Comprehensive Tool Kit:
Reserve asset management: real-time monitoring, automated reporting
Minting/Destruction Control: Precise Supply Management
On-chain liquidity configuration: deep integration with mainstream DEX and CEX
Application scenario display
Cross-border settlement: Companies can issue their own stablecoins for international trade settlement
Internal payments: Large groups can use it for internal transfers and employee salaries
Right: RWA on-chain issuance and management
The data we just saw - BUIDLs $29 billion, China Asset Managements $120 million - all prove the huge potential of the RWA market. However, to truly scale up, industrial-grade infrastructure is needed. What we provide to RWA issuers is a real move-in ready solution:
Smart contract deployment: audited, modular contract templates
Whitelist access control: precise permission management to meet different regulatory requirements
Custody Integration: Seamless integration with our custodian, MPC wallet and Hong Kong Trust Company
Shown here is the actual user interface and operation flow of our tokenization platform.
Step 1: Product Review (Product Overview)
This is the first screen the user sees.
The three-step process is clearly demonstrated: define tokens deploy contracts, configure permissions policies, launch operate tokens
No technical threshold commitment: The interface clearly states no technical knowledge required
One-click start: lowering the user threshold
Step 2: Token Configuration
Here is the actual configuration interface:
Blockchain selection: Users can choose different blockchains such as Ethereum mainnet
Basic information of tokens: name, symbol and other necessary information
Security settings: MPC wallet integration to ensure asset security
Customized settings: meet the personalized needs of different customers
Step 3: Confirm Deploy
This is the key confirmation link:
Information verification: all parameters are clear at a glance
Cost transparency: Clearly display the deployment fee ($0.99)
MPC wallet display: Demonstrating our core security technology
Final confirmation: Give users a final chance to check
Step 4: Token Management
This is the management interface after deployment:
Multi-token management: support for managing multiple token projects at the same time
Status monitoring: Success, Processing, Failed and other status are clearly displayed
Rich in functions: complete functions such as casting, destruction, permission management, contract suspension, etc.

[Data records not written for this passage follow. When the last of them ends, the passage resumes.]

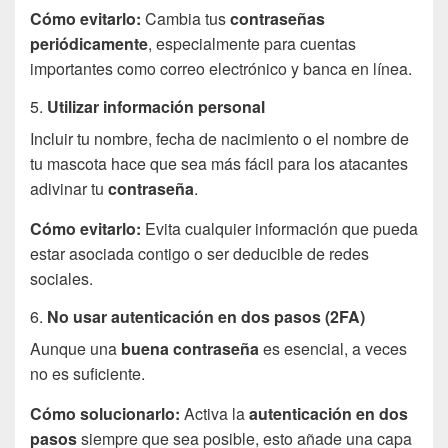
Cómo evitarlo:
Cambia tus
contraseñas
periódicamente
, especialmente para cuentas
importantes como correo electrónico y banca en línea.
5.
Utilizar información personal
Incluir tu nombre, fecha de nacimiento o el nombre de
tu mascota hace que sea más fácil para los atacantes
adivinar tu
contraseña
.
Cómo evitarlo:
Evita cualquier información que pueda
estar asociada contigo o ser deducible de redes
sociales.
6.
No usar autenticación en dos pasos (2FA)
Aunque una
buena contraseña
es esencial, a veces
no es suficiente.
Cómo solucionarlo:
Activa la
autenticación en dos
pasos
siempre que sea posible, esto añade una capa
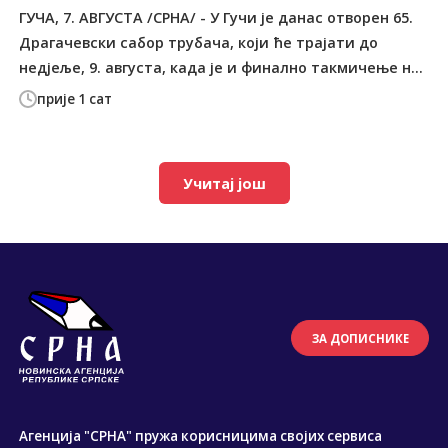
ГУЧА, 7. АВГУСТА /СРНА/ - У Гучи је данас отворен 65.
Драгачевски сабор трубача, који ће трајати до
недјеље, 9. августа, када је и финално такмичење н...
прије 1 сат
Учитај још
ЗА ДОПИСНИКЕ
Агенција "СРНА" пружа корисницима својих сервиса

Data details: total supply, personal holdings, contract address and other key information
We have discussed a lot today - from market trends to technical architecture, from specific cases to product demonstrations. But I would like to summarize todays core points in one sentence:
First sentence: The inevitability of reality - the irreversibility of tokenization;
Second sentence: The nature of motivation - RWA is not because blockchain is cool or tokenization is trendy. It is because the limitations of the traditional financial system - geographical boundaries, time constraints, high costs, complex processes - these problems must be solved;
The third sentence: A call to action. Asset parties need to bring high-quality real-world assets; technology parties need to provide reliable infrastructure (this is our role); investors: provide liquidity and trust; regulators: provide a compliance framework.
This window won’t stay open forever. Early adopters will reap the biggest rewards—not just financial gains, but the opportunity to shape the future financial system.